Did Legal Formalism Mortally Wound the Independent Jury?
Many years ago, Prof. Randy E. Barnett suggested to me that in my book on jury nullification I missed one of the reasons late nineteenth century juries lost the legally recognized role of deciding both facts and law. The reasons I had given were the diversification of the jury (which had come to include blacks, women, poor whites, and new immigrants), and the fact that elites could control legislatures but not juries. Barnett saw another factor at play: the rise of legal formalism during that same period, supplanting the natural rights doctrine that gave rise to the jury's larger role.
Under natural rights doctrine, certain rights exist independently of written laws. Whether a product of nature or God, these rights must be recognized for any laws to be legitimate. Governments can violate these rights, but cannot create or remove them. According to Barnett, the Ninth Amendment recognizes these "other" rights, which are too numerous and diverse to be enumerated. The job of legislatures, judges and juries is to perfect their understanding of those rights which already exist: they in doing so they are to help perfect an understanding of justice.
Legal formalism is an alternative doctrine that arose in the late nineteenth century. Formalists believe that justice is a product of properly and evenly applying written law. Law, according to the formalists, must be explicit and enforceable. It is the job of the legislature to adapt the law to new situations. Legal formalism respects tradition, authority, habit and training. It casts the judge less as a philosopher of law than as an interpreter and guardian of law.
One of the primary threats to legal formalism is the independent jury. Juries are more interested in justice than in law. To legal formalists, injustice under law is preferable to a justice which is the product of discretion. As Duncan Kennedy puts it, legal formalism "involves the morally delicate refusal to respond to the call for justice in the particular case, for reasons that may be bad or good according to the circumstances."
Legal formalists require that trained judges, with respect for the institutional hierarchy, strictly interpret the law. The lay public is qualified to find the facts, but no more. Juries should precisely apply the law, as given them by the judge, regardless of consequences. The appellate courts then decide whether the judge interpreted the law correctly, and in doing so will provide a precise formulation of the law to be used in future cases.
Of course, many other philosophies of law exist, yet most have as their base a belief in legal formalism. Critical Legal Studies, feminist jurisprudence, law and economics, utilitarianism, legal pragmatists and postmodernisms, and critical race theorists all, to a greater or lesser degree, depend on legal formalism. Legal formalism is no longer (for the most part) considered a theory in America's law schools; it is simply The Way We Do Law. It is the framework upon which all other theories are built.

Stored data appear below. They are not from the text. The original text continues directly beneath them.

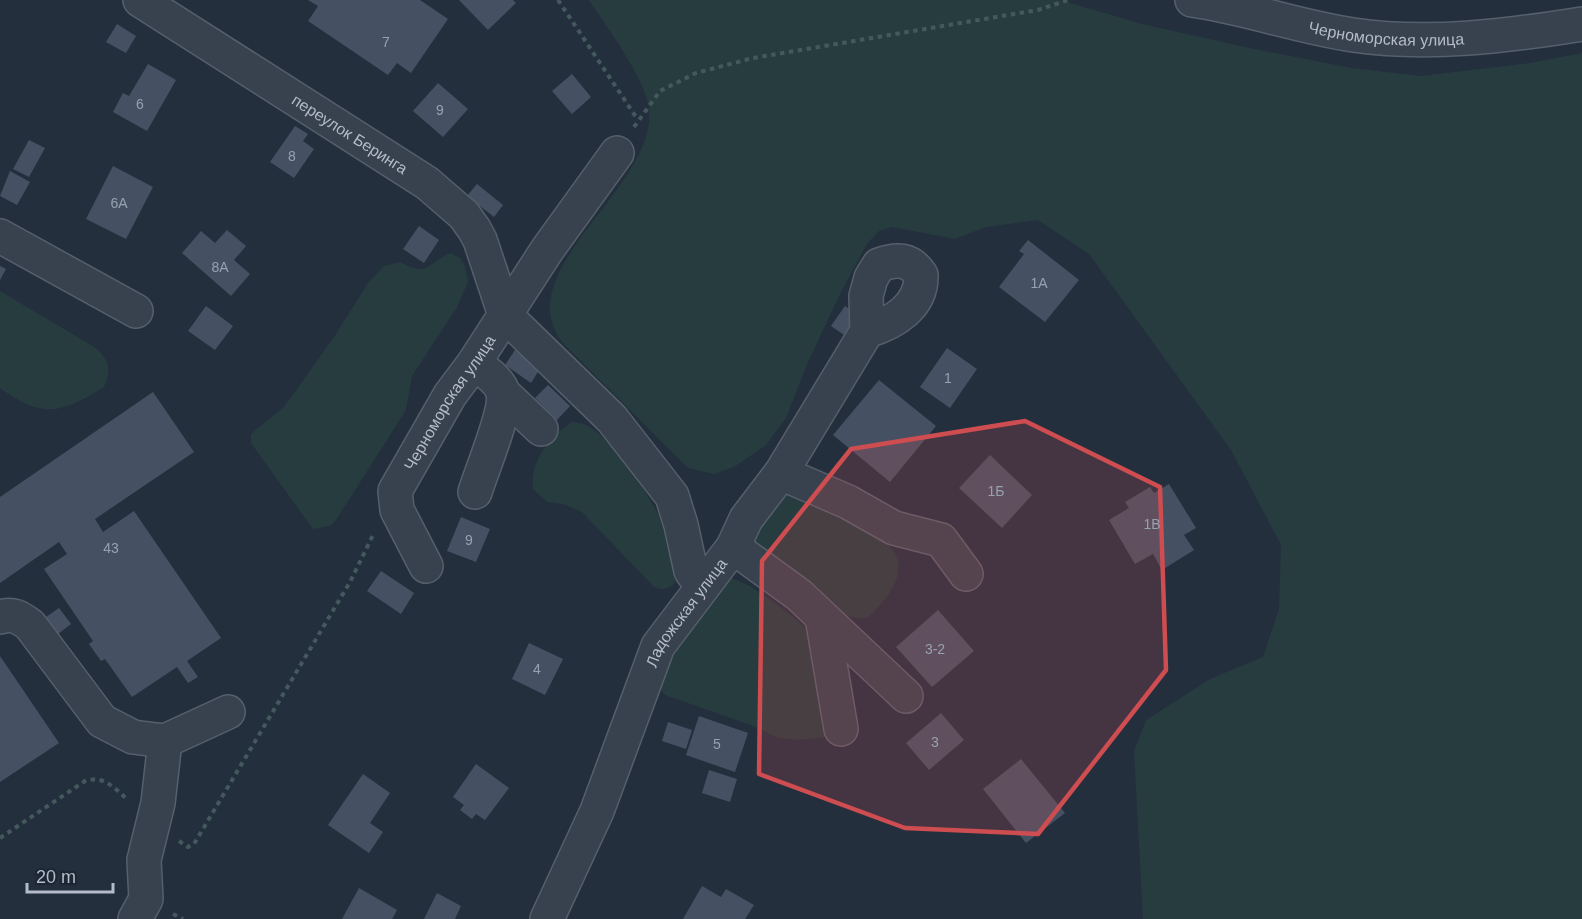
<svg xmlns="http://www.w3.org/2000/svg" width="1582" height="919" font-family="Arial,sans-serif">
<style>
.green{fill:#263c3f}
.building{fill:#455162}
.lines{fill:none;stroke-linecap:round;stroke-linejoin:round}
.minor-casing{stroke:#565f6c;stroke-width:36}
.path{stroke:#44595c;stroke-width:4;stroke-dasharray:4.5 4.5;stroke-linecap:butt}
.minor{stroke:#38414e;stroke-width:33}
.marked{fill:#ce4d50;fill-opacity:0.2;stroke:#ce4d50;stroke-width:4.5;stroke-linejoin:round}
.labels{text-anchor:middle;stroke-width:5;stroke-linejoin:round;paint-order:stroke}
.number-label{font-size:14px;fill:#98a1af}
.street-label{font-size:16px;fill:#b4bcc9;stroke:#1d2633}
</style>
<rect width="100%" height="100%" fill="#242f3e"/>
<path class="green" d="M589,0H1060L1142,24L1254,49L1352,68L1421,76L1530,63L1582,53V919H1143L1134,751L1146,720L1210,679L1263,657L1279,609L1281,545L1231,450L1089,254L1038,220L986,227L955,239L892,227L879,231L867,244L842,290L808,362L786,418L766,445L734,467L714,474L688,468L573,353C568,348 561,342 558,336C515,265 658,185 649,108C645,78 606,26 589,0Z
M450,253L460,258L465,266L468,282L457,307L412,376L406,410L336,520L330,526L313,529L251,443V434L284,407L334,337L368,283L384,266L400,262C427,277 426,265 450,253Z
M0,291L96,348C110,362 111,369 104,387C60,414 43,419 0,388Z
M572,422C577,423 583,423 586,425C613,438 657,505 666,532C672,548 674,566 675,583C668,590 662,590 654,587L582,512L563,504L547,502L533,489C530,461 549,437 572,422Z
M782,493L790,494C817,504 891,530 898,561C902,583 883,603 869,617L858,619L845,615L751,537Z
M733,579C760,585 833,648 848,671C851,676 852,684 853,689C854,708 838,724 826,737L798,740L778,738L756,727L665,695C657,687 659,681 664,672L716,584Z"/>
<path class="building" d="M308,0H420L448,19L411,73L397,63L388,75L308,21L318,6Z
M459,0H513L516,3L488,30Z
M117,24L136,36L126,53L106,42Z
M148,64L176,80L147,131L113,112L123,93L129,96Z
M572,74L591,97L572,114L552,91Z
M438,83L468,109L443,137L413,111Z
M295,126L308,134L303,141L314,149L294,178L270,162Z
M29,140L45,148L29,177L13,169Z
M113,166L153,187L126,239L86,219Z
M10,171L30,182L17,205L0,196Z
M477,184L503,205L494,217L467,196Z
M419,226L439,240L424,263L403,249Z
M227,230L246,246L234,260L250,274L231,296L182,253L201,231L215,243Z
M1028,240L1079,280L1045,322L999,287L1024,254L1019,251Z
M0,266L6,269L0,280Z
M206,306L233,326L215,350L188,331Z
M845,306L858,315L844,335L831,326Z
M947,348L977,369L950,408L920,387Z
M515,350L541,367L531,383L505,365Z
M879,380L936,426L890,482L833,435Z
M548,385L570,406L557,420L535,398Z
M153,392L194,452L95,519L103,532L134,511L221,638L187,661L198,677L188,683L177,667L132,697L105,659L101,661L89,644L93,641L44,569L67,554L59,542L0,583V497Z
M990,455L1032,495L1002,528L959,488Z
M1169,484L1196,528L1184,535L1194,550L1162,570L1153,554L1135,564L1109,520L1129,508L1125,502L1150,487L1154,493Z
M461,517L490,529L476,562L447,551Z
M381,571L414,593L401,614L367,591Z
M59,608L71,624L58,634L46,617Z
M938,610L974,651L932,687L896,647Z
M529,643L563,659L545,695L512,679Z
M0,656L59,743L0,782Z
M941,713L964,740L929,770L906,743Z
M699,716L748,733L735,772L686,755Z
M668,722L692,730L686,749L662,741Z
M1021,759L1065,813L1026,843L983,789Z
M476,764L509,788L485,820L476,814L472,819L460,810L464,805L453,797Z
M709,770L737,779L730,802L702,793Z
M363,774L390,793L370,823L383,832L369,853L328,825Z
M702,886L721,897L726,889L754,905L745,919H683Z
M359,888L397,910L392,919H342Z
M437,893L461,906L455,919H424Z"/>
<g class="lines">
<g class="minor-casing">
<g id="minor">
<path id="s1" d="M140,0L427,183L464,215L474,229L480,240L505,315L612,419L672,496L681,525L691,571L702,586"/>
<path id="s2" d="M1192,0C1247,8 1299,27 1353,35C1428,46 1508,36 1582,24"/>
<path d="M0,236L136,311"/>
<path d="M474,363C483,370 500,380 503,393C507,411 481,472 475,492"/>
<path d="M503,393L541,429"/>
<path d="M781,473L848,502L894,528L941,540L966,574"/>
<path d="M733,547L799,595L906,696"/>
<path id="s3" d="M426,566L397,510L395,491L450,395L474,363L547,250L617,153"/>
<path d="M0,617C13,613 19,617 30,625L102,721L133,737L165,741"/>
<path d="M822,617L841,729"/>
<path d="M135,919L146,899L144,860L158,803L165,741L228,712"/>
<path id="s4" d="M547,919L597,811L658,646L733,547L746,519L781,473L867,331L866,296L871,278L879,265C896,259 910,258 921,275C922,306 894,323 867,331"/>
</g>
</g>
<path class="path" d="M558,0L638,120
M634,127L660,91L696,73L753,58L1038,10L1068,0
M0,838L85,781C104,775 114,788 127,799
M179,841L188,847L194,844L350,582L374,533
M173,914L183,919"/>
<use href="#minor" class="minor"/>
</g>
<path class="marked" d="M1025,421L1160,487L1166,670L1038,834L905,828L759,774L762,561L851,449Z"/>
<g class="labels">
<g class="number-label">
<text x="386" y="47">7</text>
<text x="140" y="109">6</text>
<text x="440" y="115">9</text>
<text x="292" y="161">8</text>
<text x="119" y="208">6А</text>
<text x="220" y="272">8А</text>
<text x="1039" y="288">1А</text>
<text x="948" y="383">1</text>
<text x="996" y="496">1Б</text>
<text x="1152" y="529">1В</text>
<text x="469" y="545">9</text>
<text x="111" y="553">43</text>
<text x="935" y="654">3-2</text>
<text x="537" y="674">4</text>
<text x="935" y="747">3</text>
<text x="717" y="749">5</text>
</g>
<g class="street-label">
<text dy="6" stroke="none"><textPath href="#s2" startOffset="198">Черноморская улица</textPath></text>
<text dy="6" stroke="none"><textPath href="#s1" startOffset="249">переулок Беринга</textPath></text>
<text dy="6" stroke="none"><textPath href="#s3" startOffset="186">Черноморская улица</textPath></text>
<text dy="6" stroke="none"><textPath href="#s4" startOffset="338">Ладожская улица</textPath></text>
</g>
</g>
<path d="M27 883v9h86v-9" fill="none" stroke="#b4bcc9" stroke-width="3"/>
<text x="36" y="883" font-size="18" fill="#b4bcc9" stroke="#1d2633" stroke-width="4.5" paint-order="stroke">20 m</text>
</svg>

None of us would be so brash as to suggest that justice is a meaningless word; we all desire our laws to be just and fair. Contrariwise, none of us would be so brash as to suggest there is no need for formal laws: nature will not tell us which side of the street to drive on. What legal formalists cannot concede is that there are some constitutional statutes which are unjust, or that just statutes can be misapplied in a draconian and unjust fashion. As U.S. District Court Judge Thomas A. Wiseman once noted, "Congress is not yet an infallible body incapable of making tyrannical laws." Until that omniscience is gained, there will continue to be a rather large chink in the armor of legal formalism.
A broad role for the jury in determining the merits of the law is incompatible with a legal formalist conception of law. As legal formalism rose into the predominant theory of law, jury independence was formally squeezed out of the system. It has continued to exist in a sort of legal twilight: recognized and protected in the formal law, yet considered "jury misconduct" and hidden from jurors at trial. Whether this is a rational or even formally appropriate manner of dealing with the prerogative of jurors to nullify the application of laws they find unconscionable is a question to be addressed at a later date.